**PASSAGE PROVIDED:**
◆ ◆ ◆
The date was 1967 and the place was the Mossdale Cavern system in the Yorkshire Dales.

The case must have had a lot of coverage at the time but I don't recall it.

Since the date of the incident, the system has been closed, a tomb for the unrecovered bodies.

A few have ignored the warnings and ventured back inside, reporting some uncanny sounds . . . :cskull:
 
During location scouting in late 1974 for the Doctor Who story "Revenge of the Cybermen", the director Michael E.Briant arranged for he and his wife to be locked in Wookey Hole at night once the caves had closed to visitors. I can't remember if they had the key and would let themselves out or they would telephone to be released when they got back to the entrance area. At any rate, they were closed in with no one else in the caverns.

During their walk, Briant and his wife were aware that there was indeed someone in the caves with them, but he seemed a distance away. At some point, they did actually meet. The other man was a tall Irishman, wearing old fashioned pot holing gear. Briant asked how he got in as they had been sealed in. The potholer said something like "I have my ways" and asked if he could use the director's lamp but he refused. "Right you are," said the potholer and he wandered off, whistling an Irish tune. This really unnerved Briant and his wife.

When they had finished with their location work, Michael privately took the cave's owner to task for breaking his word and letting someone else in. The owner denied he had done so and when he was given a description of the potholer, he said that an Irishman drowned in the caves many years back. Briant didn't tell his wife this so as to not to frighten her.
◆ ◆ ◆
**APPLY WHAT YOU READ:**
(1) In the cave ghost stories passage, what did the caves' owner say had happened to an Irishman many years back?
(2) Go on with the cave ghost stories passage from its last sentence.

**PROVIDED RECORDS:**
◆ ◆ ◆
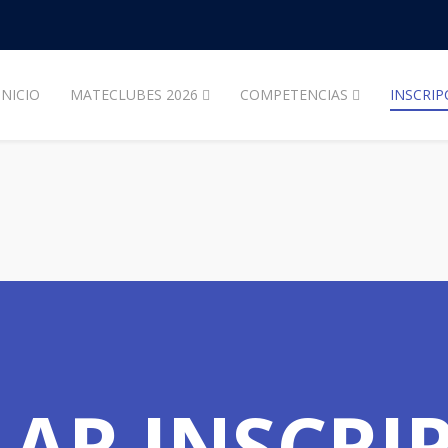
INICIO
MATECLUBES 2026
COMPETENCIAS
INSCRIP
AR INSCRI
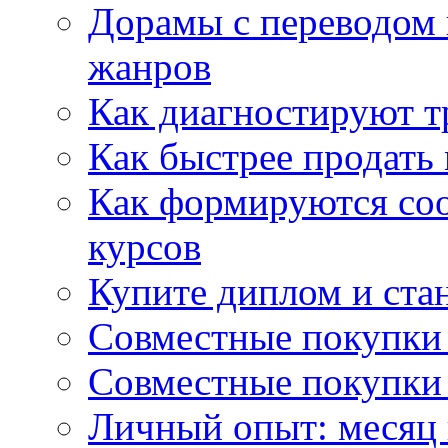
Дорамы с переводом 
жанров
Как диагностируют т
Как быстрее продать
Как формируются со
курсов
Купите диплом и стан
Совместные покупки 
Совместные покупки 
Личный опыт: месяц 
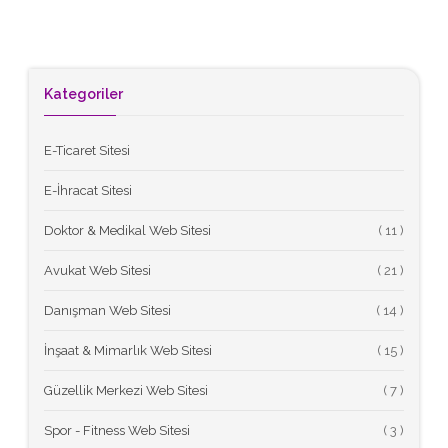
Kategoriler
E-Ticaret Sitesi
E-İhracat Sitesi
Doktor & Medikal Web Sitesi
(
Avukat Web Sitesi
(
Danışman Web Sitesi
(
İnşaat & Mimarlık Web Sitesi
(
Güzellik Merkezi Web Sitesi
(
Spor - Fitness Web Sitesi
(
◆ ◆ ◆
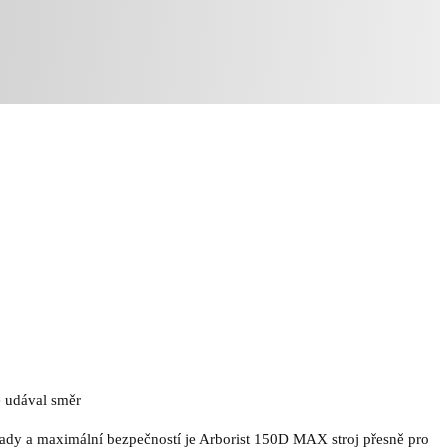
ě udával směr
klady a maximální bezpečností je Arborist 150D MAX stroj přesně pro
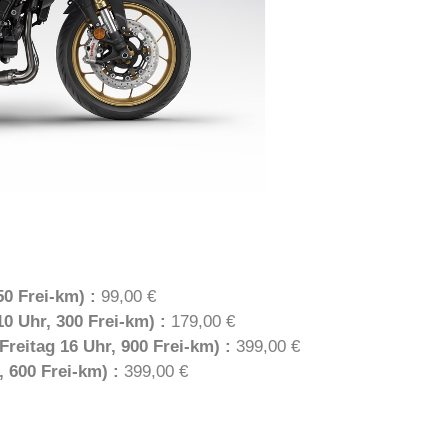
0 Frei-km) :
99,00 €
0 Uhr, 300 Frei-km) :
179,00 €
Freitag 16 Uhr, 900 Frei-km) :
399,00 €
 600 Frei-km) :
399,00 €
◆ ◆ ◆
**WRITTEN RESPONSES:**
(1) He drowned in the caves.

(2)
I emailed Michael Briant about 10 years ago approx and asked him about this story and he confirmed that it did indeed happen.
 
I recently watched this account of one of Britain's worst potholing disasters.

The date was 1967 and the place was the Mossdale Cavern system in the Yorkshire Dales.

The case must have had a lot of coverage at the time but I don't recall it.

Since the date of the incident, the system has been closed, a tomb for the unrecovered bodies.

A few have ignored the warnings and ventured back inside, reporting some uncanny sounds . . . :cskull:

I remember this well. Gory details were listed in the Sunday tab my parents took. Scared me rigid.
 
I remember this well. Gory details were listed in the Sunday tab my parents took. Scared me rigid.

In this UK Caving forum from 2005, someone naively asked if anyone had explored Mossdale recently. He was quickly told that that was not a suitable topic for a public forum. Further down the page though, someone admits that unofficial trips to the caverns have taken place.

https://ukcaving.com/board/index.php?topic=881.0
 
In this UK Caving forum from 2005, someone naively asked if anyone had explored Mossdale recently. He was quickly told that that was not a suitable topic for a public forum. Further down the page though, someone admits that unofficial trips to the caverns have taken place.

https://ukcaving.com/board/index.php?topic=881.0
Fascinating read, that, thanks for the link. The naive poster you mention is also cited in this Independent article on the tragedy. Not only is his name kind of deterministic, I suspect that googling him will lead me, appropriately enough, down a rabbit hole.
 
Fascinating read, that, thanks for the link. The naive poster you mention is also cited in this Independent article on the tragedy. Not only is his name kind of deterministic, I suspect that googling him will lead me, appropriately enough, down a rabbit hole.

The Indie's account is a long read, but truly excellent, capturing the bravado and ultimate despair behind "Mossdale mania" perfectly.
 
To anyone even slightly claustrophobic (I can get a bit twitchy in lifts and tube trains), this hobby sounds like the stuff of nightmares.
Reading about it though is strangely compelling.

I am very much the same but tunnels fascinate me. I was probably just about eight years old, when I was able to join the local library.

My first choice was some huge tome about mummies in Egypt, which they politely told me to take back to the Reference Only section.

I did succeed in borrowing The Lost Pothole, by Showell Styles.

It dates, I think from 1961, but it is set in the Yorkshire Dales. I hope to read it again some day.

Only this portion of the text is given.